Gevelsberg. Gevelsberger Seyfullah Köse engagiert sich landesweit für die 10 + 1 -Idee und ein Mahnmal, das aus insgesamt elf Bäumen besteht.

Es soll ein Mahnmal für Freiheit und Rechtsstaatlichkeit sein, eine lebendige Erinnerung an das Unrecht, dass der Nationalsozialistische Untergrund (NSU) in diesem Land begangen hat. 10 + 1 heißt die Aktion, bei der zehn Bäume gepflanzt werden, die für die zehn NSU-Opfer stehen. Und plus eins, für jeden weiteren Menschen, der unter rechter Gewalt leidet. Der Gevelsberger Seyfullah Köse ist maßgeblich daran beteiligt, diese Idee in die Städte des Landes zu pflanzen. Auch in Gevelsberg.

Auf dem Vendômer Platz wird nach dem Umbau zwar kein Raum für die 10+1-Aktion mehr sein, weil die Planung für die Umgestaltung nicht mehr geändert werden kann. Aber im Stadtgarten sollen die Bäume einen zentralen Platz finden. Der Rat der Stadt steht hinter dem Vorschlag des Gevelsberger Integrationsrates, der Entwurf für die Plakette des zukünftigen Mahnmals im Herzen der Stadt ist auch bereits fertig. Seyfullah Köse hat schon mehrere dieser Schriftstücke gestaltet, für verschiedene NRW-Städte, und war in einigen Ratssitzungen im Land zu Gast. „Es melden sich immer mehr Städte, die mitmachen möchten“, freut sich Seyfullah Köse.
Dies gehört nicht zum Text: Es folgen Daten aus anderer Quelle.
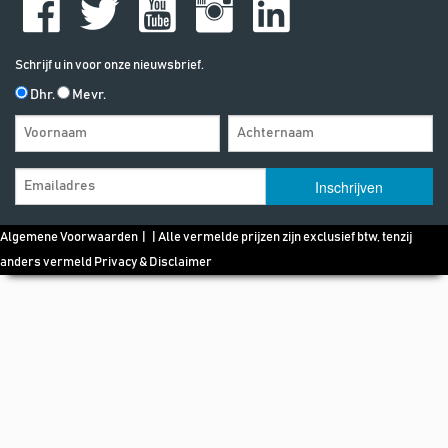
Schrijf u in voor onze nieuwsbrief.
Dhr.
Mevr.
Algemene Voorwaarden
| | Alle vermelde prijzen zijn exclusief btw, tenzij
anders vermeld
Privacy & Disclaimer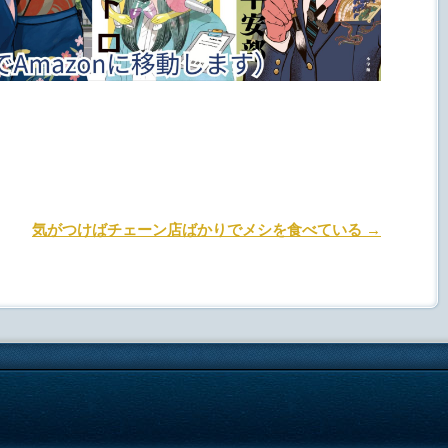
.
気がつけばチェーン店ばかりでメシを食べている
→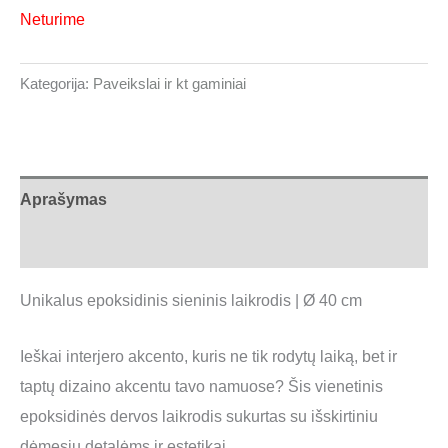
Neturime
Kategorija:
Paveikslai ir kt gaminiai
Aprašymas
Atsiliepimai (0)
Unikalus epoksidinis sieninis laikrodis | Ø 40 cm
Ieškai interjero akcento, kuris ne tik rodytų laiką, bet ir
taptų dizaino akcentu tavo namuose? Šis vienetinis
epoksidinės dervos laikrodis sukurtas su išskirtiniu
dėmesiu detalėms ir estetikai.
Diese Plakette soll das Mahnmal für Opfer rechter Gewalt in Gevelsberg zieren. Auf dem Computer ist es schon fertig, später soll es vor den neu gepflanzten Bäumen angebracht werden.
Diese Plakette soll das Mahnmal für Opfer rechter Gewalt in Gevelsberg zieren. Auf dem Computer ist es schon fertig, später soll es vor den neu gepflanzten Bäumen angebracht werden. © Seyfullah Köse

Anlass für den Gevelsberger, sich aktiv in dieser Sache zu engagieren, waren die sich häufenden Angriffe auf Gedenkstätten. In Dortmund wurden Fäkalien verschmiert, in Zwickau, wurde ein Baum abgesägt. Für jeden Baum, der abgesägt wird, müssten 10.000 neue gepflanzt werden. Das habe damals die Leiterin der Integrationsabteilung im Landesministerium, Asli Sevindim, auf Twitter geschrieben. Syfullah Köse hatte das gelesen und gesagt, „dann lass uns das doch tun.“ Aus einem ausgesprochenen Gedanken wurde ein Projekt für den Landesintegrationsrat, in dem auch der Gevelsberger Mitglied ist.
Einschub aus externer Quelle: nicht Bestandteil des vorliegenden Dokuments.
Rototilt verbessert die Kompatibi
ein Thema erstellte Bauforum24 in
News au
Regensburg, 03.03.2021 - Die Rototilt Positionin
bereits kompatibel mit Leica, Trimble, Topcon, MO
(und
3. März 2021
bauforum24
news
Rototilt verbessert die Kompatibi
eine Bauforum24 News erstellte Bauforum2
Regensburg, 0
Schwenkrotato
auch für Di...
Aus einer Idee wurde eine Kampagne

Mit der Kampagne „10 +1 Bäume für die Opfer der NSU“ ruft der Landesintegrationsrat die Integrationsräte der Städte dazu auf, sich in ihren Kommunen für ein vielfältiges, friedliches und gleichberechtigtes Zusammenleben einzusetzen. „Die Bäume sind auch ein starkes Signal des Widerstandes gegen rechtsextremistischen Terror“, sagt Seyfullah Köse.
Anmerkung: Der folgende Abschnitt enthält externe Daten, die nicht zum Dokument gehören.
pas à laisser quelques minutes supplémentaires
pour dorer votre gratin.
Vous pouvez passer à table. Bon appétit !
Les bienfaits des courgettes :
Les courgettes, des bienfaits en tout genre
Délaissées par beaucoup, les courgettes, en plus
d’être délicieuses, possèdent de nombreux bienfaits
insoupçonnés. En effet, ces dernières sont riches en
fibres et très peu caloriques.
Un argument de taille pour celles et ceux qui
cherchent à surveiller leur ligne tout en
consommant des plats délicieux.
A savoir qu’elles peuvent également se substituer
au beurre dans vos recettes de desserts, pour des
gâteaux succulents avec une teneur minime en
Sie stehen aber auch für das Individuum, „jeder kann Opfer rechter Gewalt werden“, sagt Köse und zitiert Martin Niemöller (siehe oben). Der evangelische Pfarrer wurde 1935 das erste Mal verhaftetet, weil er sich dem NS-Regime widersetzte. 1938 bis 1945 war er im Konzentrationslager. Er überlebte und räumte ein, dass er erst Anhänger des Dritten Reiches war, ehe ihm die Bedrohung bewusst geworden sei. Auch Niemöller hätte den Landesintegrationsrat inspiriert: Für eine lebendige Erinnerungskultur und auch, um auf das rechtsstaatliche Versagen hinzuweisen, wie Seyfullah Köse erklärt. Der NSU-Prozess sei nicht transparent gewesen, hätte vieles vertuscht. „Wir müssen wieder das Vertrauen stärken“, sagt er und sieht in der Aktion auch ein Symbol für Wiedergutmachung. Und dazu sei es für jede Kommune leicht und kostengünstig umzusetzen. „Wir überfordern mit dieser Aktion niemanden“, sagt Köse. Flächen habe jede Stadt, die Plaketten seien auch kein großer Kostenpunkt.

Seyfullah Köse ist seit 2016 Vorsitzender des Integrationsrates in Gevelsberg.
Seyfullah Köse ist seit 2016 Vorsitzender des Integrationsrates in Gevelsberg. © Carmen Thomaschewski

Etwa ein dutzend Städte wollen bei dem Projekt bereits mitmachen. Seyfullah Köse freut sich, dass nun auch die Stadt Gevelsberg dazu gehört. Die Pflege der Bäume könne durch Patenschaften gewährleistet werden. Meist seien es Schulen, die die Verantwortung übernehmen, weiß Köse. Aber auch Bürgerinitiativen, kommunale Ämter oder Privatpersonen kommen als Paten in Frage.

Der Gevelsberger Integrationsrat könnte sich vorstellen, dass die Bäume im November gepflanzt werden, während der Aktionswoche gegen rechte Gewalt in Gevelsberg – ein aufklärendes Mahnmal, das jeden betrifft.